I tell you all this to tell you it certainly wasn’t what I expected. It wasn’t what I planned. But, it worked. By Christmas (about three months later), I had pumped every two hours for long enough that I was able to completely feed her milk without formula. I maintained that for a year! A whole entire year! It was twice as long as I had set out to do. Maybe that’s why I needed to pump. Maybe that was God’s plan.
It wasn’t what I expected. It was hard. It was exhausting. I had times I wanted to throw that pump out the window. I HATED getting up when everyone else was asleep (including my baby) and hooking up to that machine. I hated washing the bottles. I hated washing the pump parts. I hated having to put my baby down instead of taking extra snuggle time because I had to pump.
But, at the same time I loved it. I loved seeing those little thighs get chubby. I loved seeing her smile (once she started smiling) when she got her bottle. I loved looking deep into her eyes as I fed her. The kid never once held her bottle on her own. She was eventually fully capable, but she was just never interested. And that was OK with me. It was our time. We weren’t bonding like I had thought we might with her breastfeeding, but we were bonding nonetheless. And she was growing. And she was healthy. And she was strong. And she was beautiful. And she was perfect. And she was worth it.
I look at her now — at my vivacious 2-year-old — and I’d do it again. It was unexpected. This motherhood journey is quite unexpected. Heck, even just looking at her and seeing what I see is unexpected. Having brown hair and brown eyes and being married to a man with black hair and hazel eyes, I never dreamed I’d look at redhead with blue eyes and call her mine. Motherhood is full of surprises and the unexpected. Some of it is good. Some of it is bad. And some of it just is.
I think the biggest challenge is to get over what we expected. To let go of what we had planned and just enjoy and appreciate what we have. I’ve been thinking about that a lot.

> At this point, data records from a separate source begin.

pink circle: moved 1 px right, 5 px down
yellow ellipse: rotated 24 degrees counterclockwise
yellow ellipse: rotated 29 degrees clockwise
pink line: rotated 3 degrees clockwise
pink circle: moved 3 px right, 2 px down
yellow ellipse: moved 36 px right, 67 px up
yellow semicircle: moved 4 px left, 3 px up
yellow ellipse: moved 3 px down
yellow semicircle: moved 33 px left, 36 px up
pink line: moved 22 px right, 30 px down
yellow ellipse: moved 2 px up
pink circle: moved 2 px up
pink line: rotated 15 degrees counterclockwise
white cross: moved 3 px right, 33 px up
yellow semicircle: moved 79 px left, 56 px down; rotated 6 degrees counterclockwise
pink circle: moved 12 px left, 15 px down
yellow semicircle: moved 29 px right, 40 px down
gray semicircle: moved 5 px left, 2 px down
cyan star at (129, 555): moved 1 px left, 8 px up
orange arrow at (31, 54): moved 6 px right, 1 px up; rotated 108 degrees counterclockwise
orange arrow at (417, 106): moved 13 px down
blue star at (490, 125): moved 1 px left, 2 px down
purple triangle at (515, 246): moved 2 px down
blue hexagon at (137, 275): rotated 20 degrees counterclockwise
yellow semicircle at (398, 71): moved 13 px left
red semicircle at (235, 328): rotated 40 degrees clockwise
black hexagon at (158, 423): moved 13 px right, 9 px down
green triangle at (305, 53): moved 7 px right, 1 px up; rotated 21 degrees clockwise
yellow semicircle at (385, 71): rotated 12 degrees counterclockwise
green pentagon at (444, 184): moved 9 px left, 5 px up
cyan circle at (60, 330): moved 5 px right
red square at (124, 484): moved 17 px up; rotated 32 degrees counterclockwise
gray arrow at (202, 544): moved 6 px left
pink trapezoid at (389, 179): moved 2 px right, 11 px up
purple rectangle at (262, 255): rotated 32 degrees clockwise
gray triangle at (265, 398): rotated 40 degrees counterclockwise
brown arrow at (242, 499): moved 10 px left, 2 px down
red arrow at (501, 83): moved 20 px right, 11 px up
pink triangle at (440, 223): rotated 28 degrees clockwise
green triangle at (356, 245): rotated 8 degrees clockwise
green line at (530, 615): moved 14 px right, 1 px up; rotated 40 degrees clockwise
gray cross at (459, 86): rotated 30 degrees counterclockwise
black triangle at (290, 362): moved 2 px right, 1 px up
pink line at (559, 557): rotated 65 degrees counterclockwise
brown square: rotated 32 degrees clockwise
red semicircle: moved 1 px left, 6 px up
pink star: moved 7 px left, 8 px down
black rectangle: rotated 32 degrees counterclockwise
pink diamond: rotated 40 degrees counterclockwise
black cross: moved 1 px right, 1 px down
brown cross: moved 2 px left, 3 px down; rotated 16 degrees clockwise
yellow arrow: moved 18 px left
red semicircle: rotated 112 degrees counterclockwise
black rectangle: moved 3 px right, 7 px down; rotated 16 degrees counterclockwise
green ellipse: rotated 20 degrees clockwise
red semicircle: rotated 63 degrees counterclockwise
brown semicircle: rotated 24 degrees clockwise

I had thought I was 100 percent reconciled to the fact that I ended up having to exclusively pump. I thought I had dealt with those emotions of disappointment, sadness and frustration. They’ve been bubbling up as I’m working on this article. And that’s OK. It’s a grief process sometimes to let go of what we expected from life and move on. But, that’s what we need to do. We need to move on. While we don’t want to get stuck in the past, neither should we get stuck in what we expected. I don’t think any adult on this planet would ever tell you his life turned out as he had planned. And that’s OK. If my life went exactly how I’d planned, I’d have missed out on some good things along the way. I’d have missed some lessons. And I sure as heck wouldn’t appreciate the good times nearly as much as I do for having been through the hard ones.